One such meta-analysis from 2014 analysed 184 studies of more than 1.6 million students from around the world and found no significant proven advantages of single-sex schooling over co-education, either for boys or for girls.
No silver bullet
Public funding for single-sex schools also has many outspoken opponents. Campaigners in Scotland are calling for the government to allow the country’s last single-sex state school to open its doors to boys, calling it discriminatory and unfair to exclude people from public services based on gender.
“We don’t learn to work together and respect each other through segregation”
And some argue that single-sex education also poses risks to girls by reinforcing gender binaries from a young age – though evidence for this is also lacking. The American Civil Liberties Union has recently filed complaints with the Education Department against four Florida school districts, accusing them of using “overly broad stereotypes” to justify separating girls and boys in different classrooms.
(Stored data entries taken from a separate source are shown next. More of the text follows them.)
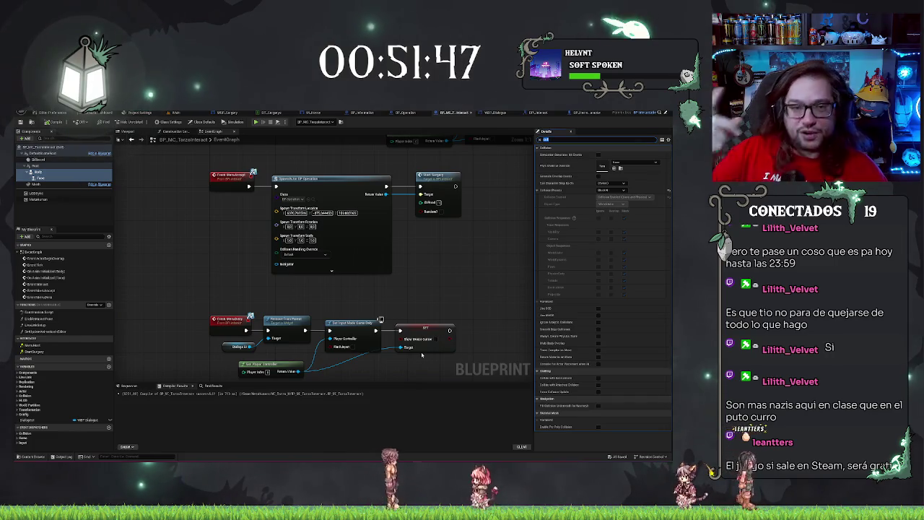
Show the WBP_Dialogue widget in the Designer with the dialogue box preview centred
drag(496, 263, 464, 254)
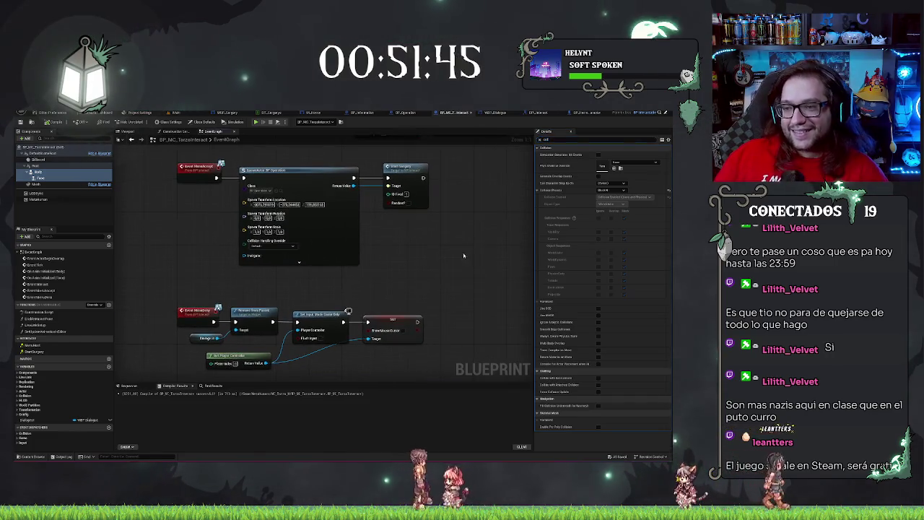
click(497, 114)
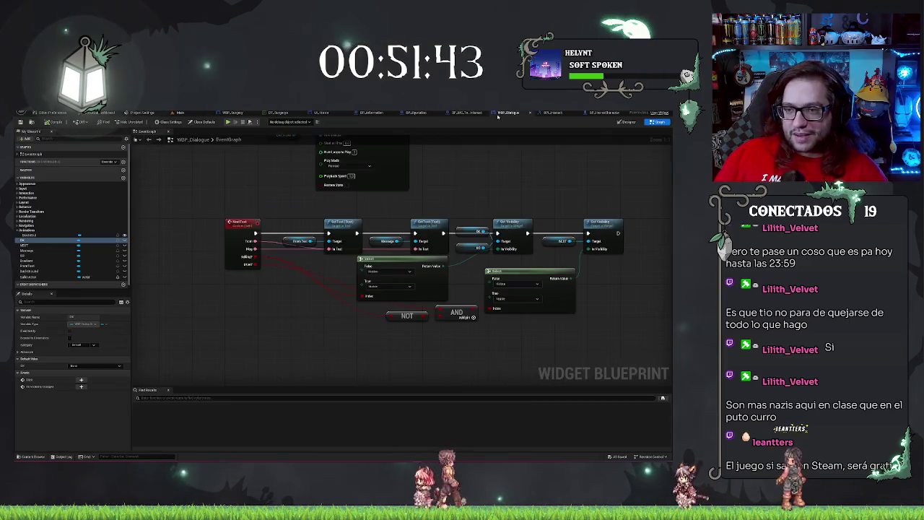
scroll(355, 173, down, 2)
mouse_move(456, 140)
mouse_down()
mouse_move(466, 203)
mouse_move(455, 243)
mouse_up()
scroll(454, 243, down, 2)
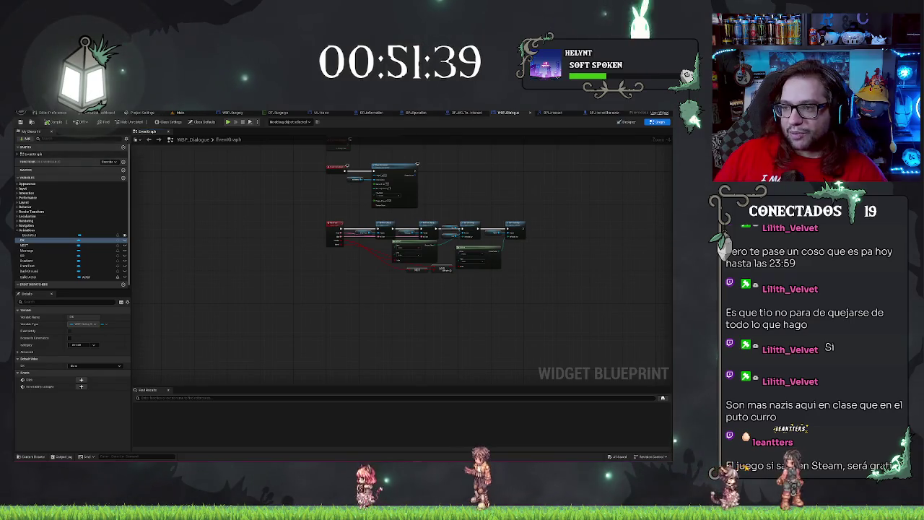
click(621, 125)
scroll(350, 317, up, 2)
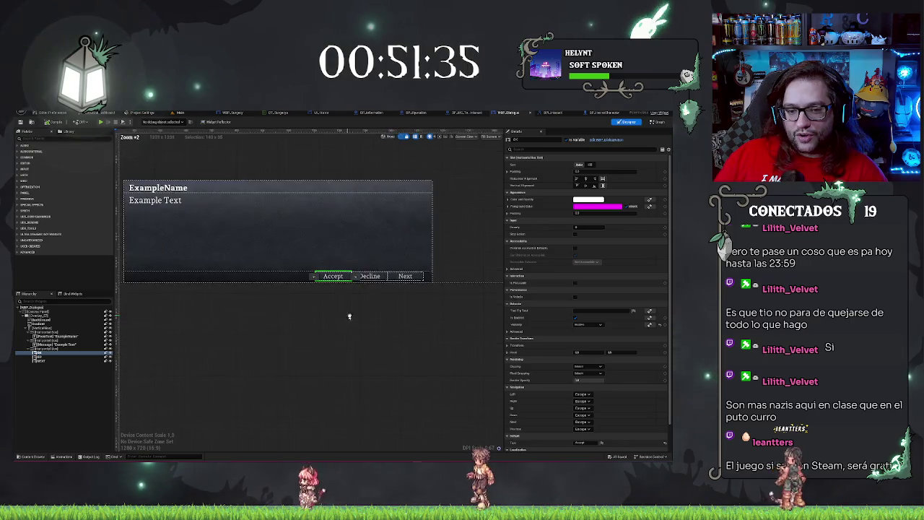
drag(349, 316, 392, 346)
“Gender-role stereotyping can actually be reinforced by splitting boys and girls in the one school setting,” said Forgasz. “For many years, sports have been taught separately for girls and boys, and only recently has it been considered appropriate for girls to play certain sports that have been male-dominated, like rugby or Aussie-rules football.”
Halpern agreed: “One of the disadvantages is increased sexual stereotyping: any time we separate people into groups, whether it’s black and white – whatever the groups are – then we’re fundamentally saying that these groups are different and can’t learn together,” she said.
“Even if there are differences between boys and girls, we need to learn from variety. We don’t learn to work together and respect each other through segregation. Suppose you’re a man who gets out of school and you’ve never had classes with girls and now your first job you have a female supervisor – you’re not used to that,” she said.
“That is what’s needed – for society at large to believe that females are as capable as males and behave accordingly”
Other interventions have been tested in developed countries that show promise for getting girls into science, including making role models available to girls, introducing inclusive language in the classroom, and giving information about STEM workplaces.
But there are no quick-fixes to either ingrained stereotypes or underperformance of certain groups in schools. “People are looking for new ways to help kids succeed, and this is something easy – instead of doing the hard work of actually improving how we teach, getting additional help to kids who need it, and so on,” said Halpern.
Forgasz agreed. “Changing attitudes is a big challenge. But that is what’s needed – for society at large to believe that females are as capable as males and behave accordingly.”